» Exercise: Could you report every line from the entries that includes the word "tapering"?

|---|

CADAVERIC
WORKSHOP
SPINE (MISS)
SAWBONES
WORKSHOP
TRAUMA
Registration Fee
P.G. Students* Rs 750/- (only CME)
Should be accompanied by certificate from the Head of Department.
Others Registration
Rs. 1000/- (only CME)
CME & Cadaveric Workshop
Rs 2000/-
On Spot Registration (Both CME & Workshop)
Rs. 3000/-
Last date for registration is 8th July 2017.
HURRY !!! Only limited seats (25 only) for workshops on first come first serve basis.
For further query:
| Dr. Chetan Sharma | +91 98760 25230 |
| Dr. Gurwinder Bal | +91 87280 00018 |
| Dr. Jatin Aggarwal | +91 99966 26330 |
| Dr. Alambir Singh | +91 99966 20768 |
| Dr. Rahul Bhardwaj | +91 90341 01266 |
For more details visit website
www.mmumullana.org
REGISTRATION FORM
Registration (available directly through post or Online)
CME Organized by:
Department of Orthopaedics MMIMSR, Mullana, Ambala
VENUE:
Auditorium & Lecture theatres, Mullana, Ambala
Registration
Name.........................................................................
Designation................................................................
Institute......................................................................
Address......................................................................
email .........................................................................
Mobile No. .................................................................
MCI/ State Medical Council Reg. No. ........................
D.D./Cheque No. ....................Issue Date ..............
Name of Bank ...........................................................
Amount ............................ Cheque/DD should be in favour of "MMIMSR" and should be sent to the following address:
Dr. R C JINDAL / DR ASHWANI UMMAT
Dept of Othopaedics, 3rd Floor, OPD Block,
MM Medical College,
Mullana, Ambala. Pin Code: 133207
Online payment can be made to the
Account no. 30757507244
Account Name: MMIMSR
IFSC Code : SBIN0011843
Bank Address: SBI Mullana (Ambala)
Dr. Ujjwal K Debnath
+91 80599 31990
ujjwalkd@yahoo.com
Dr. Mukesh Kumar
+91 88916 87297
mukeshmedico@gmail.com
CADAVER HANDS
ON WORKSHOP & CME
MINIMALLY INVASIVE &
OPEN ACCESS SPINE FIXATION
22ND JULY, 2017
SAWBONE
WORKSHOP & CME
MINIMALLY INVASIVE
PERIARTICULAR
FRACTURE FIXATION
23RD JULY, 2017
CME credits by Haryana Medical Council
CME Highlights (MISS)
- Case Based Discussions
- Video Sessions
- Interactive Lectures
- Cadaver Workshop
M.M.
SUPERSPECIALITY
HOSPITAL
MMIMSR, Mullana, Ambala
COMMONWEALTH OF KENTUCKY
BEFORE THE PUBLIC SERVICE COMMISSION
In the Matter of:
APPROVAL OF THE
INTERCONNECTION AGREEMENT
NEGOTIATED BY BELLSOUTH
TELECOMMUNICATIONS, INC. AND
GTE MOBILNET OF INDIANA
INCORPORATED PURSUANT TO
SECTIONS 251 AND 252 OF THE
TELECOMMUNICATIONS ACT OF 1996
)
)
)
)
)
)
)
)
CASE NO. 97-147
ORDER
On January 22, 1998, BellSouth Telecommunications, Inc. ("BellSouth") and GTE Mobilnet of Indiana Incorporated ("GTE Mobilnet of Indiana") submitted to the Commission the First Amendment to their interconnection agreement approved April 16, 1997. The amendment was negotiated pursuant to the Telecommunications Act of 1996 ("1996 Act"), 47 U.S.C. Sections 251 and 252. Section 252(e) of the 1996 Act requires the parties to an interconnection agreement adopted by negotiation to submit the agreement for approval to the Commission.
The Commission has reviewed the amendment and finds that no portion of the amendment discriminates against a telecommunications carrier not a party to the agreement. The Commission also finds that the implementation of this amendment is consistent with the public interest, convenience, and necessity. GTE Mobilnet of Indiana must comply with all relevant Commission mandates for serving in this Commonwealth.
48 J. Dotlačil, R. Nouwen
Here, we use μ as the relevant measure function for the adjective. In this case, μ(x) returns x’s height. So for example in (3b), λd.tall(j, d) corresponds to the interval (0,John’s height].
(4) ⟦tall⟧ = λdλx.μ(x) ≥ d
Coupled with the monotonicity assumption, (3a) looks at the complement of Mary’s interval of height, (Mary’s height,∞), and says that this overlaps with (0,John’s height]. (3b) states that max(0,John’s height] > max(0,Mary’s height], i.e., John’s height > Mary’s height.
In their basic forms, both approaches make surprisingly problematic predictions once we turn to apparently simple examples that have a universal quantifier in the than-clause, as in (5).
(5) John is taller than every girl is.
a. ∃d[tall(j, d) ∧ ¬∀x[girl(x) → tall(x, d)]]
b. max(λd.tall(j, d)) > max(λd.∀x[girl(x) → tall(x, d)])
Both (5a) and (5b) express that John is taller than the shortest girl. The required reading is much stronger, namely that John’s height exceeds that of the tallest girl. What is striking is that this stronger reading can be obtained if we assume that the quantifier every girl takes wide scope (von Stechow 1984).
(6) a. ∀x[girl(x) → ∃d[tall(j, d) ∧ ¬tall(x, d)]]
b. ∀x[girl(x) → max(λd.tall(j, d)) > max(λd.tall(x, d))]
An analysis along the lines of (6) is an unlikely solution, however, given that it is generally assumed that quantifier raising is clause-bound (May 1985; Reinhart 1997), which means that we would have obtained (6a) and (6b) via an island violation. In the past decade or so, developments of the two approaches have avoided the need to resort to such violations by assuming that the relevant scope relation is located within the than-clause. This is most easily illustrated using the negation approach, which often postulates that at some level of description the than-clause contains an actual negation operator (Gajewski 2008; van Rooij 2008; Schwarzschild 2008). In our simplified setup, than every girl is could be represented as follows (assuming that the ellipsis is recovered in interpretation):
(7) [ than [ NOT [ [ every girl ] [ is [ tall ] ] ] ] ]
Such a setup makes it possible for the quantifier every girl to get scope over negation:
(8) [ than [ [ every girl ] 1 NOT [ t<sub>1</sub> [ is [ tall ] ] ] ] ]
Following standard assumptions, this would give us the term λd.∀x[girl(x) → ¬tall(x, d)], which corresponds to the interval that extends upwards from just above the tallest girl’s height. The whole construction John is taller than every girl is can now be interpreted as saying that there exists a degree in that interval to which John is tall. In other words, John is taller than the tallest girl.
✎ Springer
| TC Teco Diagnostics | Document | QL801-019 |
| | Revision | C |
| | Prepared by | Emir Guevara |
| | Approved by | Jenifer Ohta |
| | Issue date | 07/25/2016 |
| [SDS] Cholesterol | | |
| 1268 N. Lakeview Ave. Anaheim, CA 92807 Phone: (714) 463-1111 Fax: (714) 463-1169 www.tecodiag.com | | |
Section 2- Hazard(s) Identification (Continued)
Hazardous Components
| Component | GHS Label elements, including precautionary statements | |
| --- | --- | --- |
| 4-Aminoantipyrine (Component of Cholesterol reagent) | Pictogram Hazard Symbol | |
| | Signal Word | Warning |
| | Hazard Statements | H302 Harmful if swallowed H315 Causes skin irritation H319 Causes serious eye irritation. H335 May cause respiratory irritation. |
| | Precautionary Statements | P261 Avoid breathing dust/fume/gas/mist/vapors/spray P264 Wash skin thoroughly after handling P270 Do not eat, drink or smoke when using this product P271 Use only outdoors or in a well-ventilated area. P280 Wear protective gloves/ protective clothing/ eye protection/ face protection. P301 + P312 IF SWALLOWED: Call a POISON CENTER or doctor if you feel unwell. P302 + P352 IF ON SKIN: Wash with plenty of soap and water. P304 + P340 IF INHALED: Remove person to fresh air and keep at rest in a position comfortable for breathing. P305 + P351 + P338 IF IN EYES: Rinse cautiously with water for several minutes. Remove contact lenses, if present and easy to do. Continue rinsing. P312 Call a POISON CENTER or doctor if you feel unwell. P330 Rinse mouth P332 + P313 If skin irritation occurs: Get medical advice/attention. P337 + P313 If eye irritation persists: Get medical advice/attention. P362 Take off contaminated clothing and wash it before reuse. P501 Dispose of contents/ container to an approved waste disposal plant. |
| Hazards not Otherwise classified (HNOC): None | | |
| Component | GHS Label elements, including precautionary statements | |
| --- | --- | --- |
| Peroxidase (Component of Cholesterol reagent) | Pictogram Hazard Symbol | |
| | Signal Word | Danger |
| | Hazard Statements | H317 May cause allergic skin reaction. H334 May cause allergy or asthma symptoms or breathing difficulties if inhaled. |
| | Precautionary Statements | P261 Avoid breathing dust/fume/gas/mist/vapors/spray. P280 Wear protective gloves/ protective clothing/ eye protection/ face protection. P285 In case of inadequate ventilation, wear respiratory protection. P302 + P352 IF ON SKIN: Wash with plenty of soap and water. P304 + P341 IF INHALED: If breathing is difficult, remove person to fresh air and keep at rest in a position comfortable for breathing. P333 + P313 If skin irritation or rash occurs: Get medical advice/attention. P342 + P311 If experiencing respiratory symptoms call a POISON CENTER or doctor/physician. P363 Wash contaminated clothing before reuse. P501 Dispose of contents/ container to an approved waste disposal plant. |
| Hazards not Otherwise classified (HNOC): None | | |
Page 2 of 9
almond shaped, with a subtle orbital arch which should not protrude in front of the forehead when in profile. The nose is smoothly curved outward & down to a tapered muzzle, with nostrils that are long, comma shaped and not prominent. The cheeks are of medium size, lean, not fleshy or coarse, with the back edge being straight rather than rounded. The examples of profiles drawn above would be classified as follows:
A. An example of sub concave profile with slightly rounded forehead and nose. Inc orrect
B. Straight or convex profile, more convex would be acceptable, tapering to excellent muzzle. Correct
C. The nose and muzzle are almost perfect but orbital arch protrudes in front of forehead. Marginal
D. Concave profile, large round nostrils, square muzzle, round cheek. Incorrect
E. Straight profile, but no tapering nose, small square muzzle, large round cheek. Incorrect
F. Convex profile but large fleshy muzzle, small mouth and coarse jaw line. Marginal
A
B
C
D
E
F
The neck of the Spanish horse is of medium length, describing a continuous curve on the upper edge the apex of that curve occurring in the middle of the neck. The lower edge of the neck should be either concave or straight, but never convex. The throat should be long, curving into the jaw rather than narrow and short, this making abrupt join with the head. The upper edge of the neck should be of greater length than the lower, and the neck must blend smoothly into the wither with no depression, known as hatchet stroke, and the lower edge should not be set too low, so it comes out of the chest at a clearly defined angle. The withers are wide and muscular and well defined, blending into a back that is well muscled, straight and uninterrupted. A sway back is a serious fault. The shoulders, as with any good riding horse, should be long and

|---|

» Solution to the problem:
B. Straight or convex profile, more convex would be acceptable, tapering to excellent muzzle. Correct
E. Straight profile, but no tapering nose, small square muzzle, large round cheek. Incorrect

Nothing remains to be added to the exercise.